__本文__:
══════

行事風景
1人の教えと多くの努力
北京オリンピック。
高梨沙羅さんと羽生結弦くんの、本番、4年に一度の大舞台で努力の成果を存分に発揮できなかった時の悔しさ、絶望感などを想像するだけで、胸が苦しくなります。
ついこの前まで、何種類の4回転を飛べるか、を期待されていたのに、4回転半、5回転と、人間の欲は止まることを知りません。
平野歩夢さんが決めた、彼にしかできない大技も「人類史上初の試みを成功させました!」とアナウンサーが絶叫していましたね。
もっと遠くへ、もっと早くと次から次へと期待するわたしたちの欲と、高みを目指して努力する選手たちの努力には、終わりはないのかもしれません。
4年に一度のチャンス、と簡単にわたしたちは口にしますが、平野選手は「前回大会で銀メダルを獲得した後のこの4年間は苦しかった」と言っていました。
彼らにとっての4年とは、どのような時間なのか、簡単に想像できるものではありません。
わたしたちは、イエスキリストという、一人の人がその言動で示した教えを信じています。
わたしたちにとって、信じるべきはたったひとりの人間です。
そして、わたしたちが信じている教えは、彼がひとりで思いついたこと、自分だけで作り上げたものではなかったはずだということも忘れてはならないでしょう。
イエス様は、敬虔なユダヤ教徒のヨセフ様とマリア様に育てられました。

══════

__提供データ__:
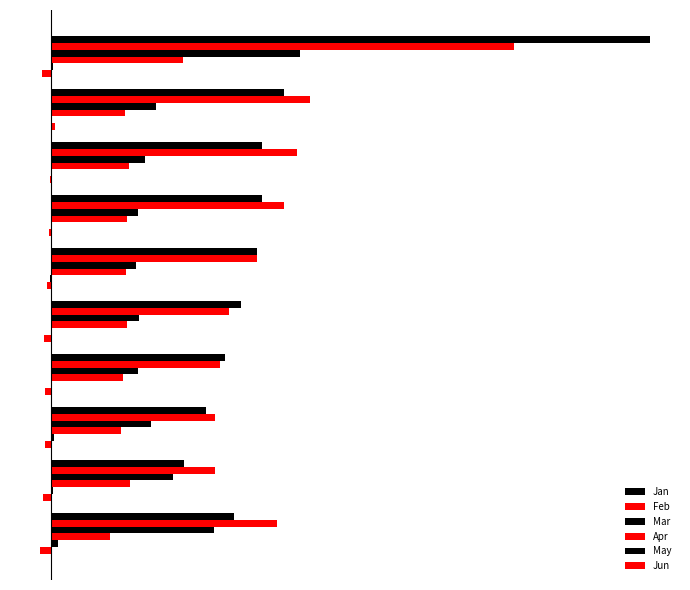

How many data points does each series have?

10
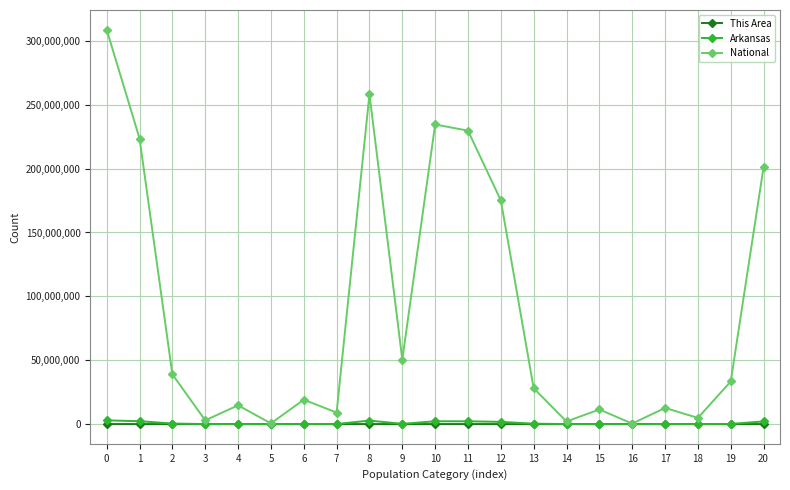

True or false: Arkansas has more than 1 points higher than both neighbors.

True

══════

__課題の説明__: 北京オリンピックと信仰について述べた本文を、最後の文の後から書き延ばしてください。 データは別の出典から取られたものです。

__解答__:
30歳で公生活を始められるまで、当然、ユダヤ教の教えに従って生活されていたはずです。
ヨルダン川でヨハネから洗礼を受けられたのち、直ちにイエス様に試練が与えられます。
天から声がした、「あなたはわたしの愛する子、わたしの心にかなう者」。
霊はただちにイエスを 荒れ野に追いやった。
イエスは四十日の間そこに留まり、サタンによって試みられ、野獣とともにおられたが、み使いたちがイエスに仕えていた。
(マルコ1・11〜13)
出エジプト記のモーセたちの旅を思い起こします。
彼らは近道を通らず、紅海に沿った荒野の道を通るように神に導かれました。
主は彼らの前を行き、彼らが昼も夜も進むことができるよう、昼は雲の柱をもって彼らを導き、夜は火の柱をもって彼らを照らされた。
昼は雲の柱、夜は火の柱が、民の前から離れなかった。
(出エジプト13・21〜22)
イスラエルの民は神から選ばれ約束の地を目指したものの、四十年、荒れ野をさまよったのです。
イエス様の四十日に及ぶ断食と「試みる者」=悪魔(マタイ)による誘惑のストーリーが重なって見えます。
直接的にはこの2つの箇所には関連性はないのかもしれませんが、どちらも、常に神が片時も離れずに寄り沿い、導かれていたということに心が揺さぶられます。
聖書全体を通して語られる、常に神がわたしたちと共にいてくださるという教えは、こうして旧約の流れを汲んだものなのだということを感じさせてくれます。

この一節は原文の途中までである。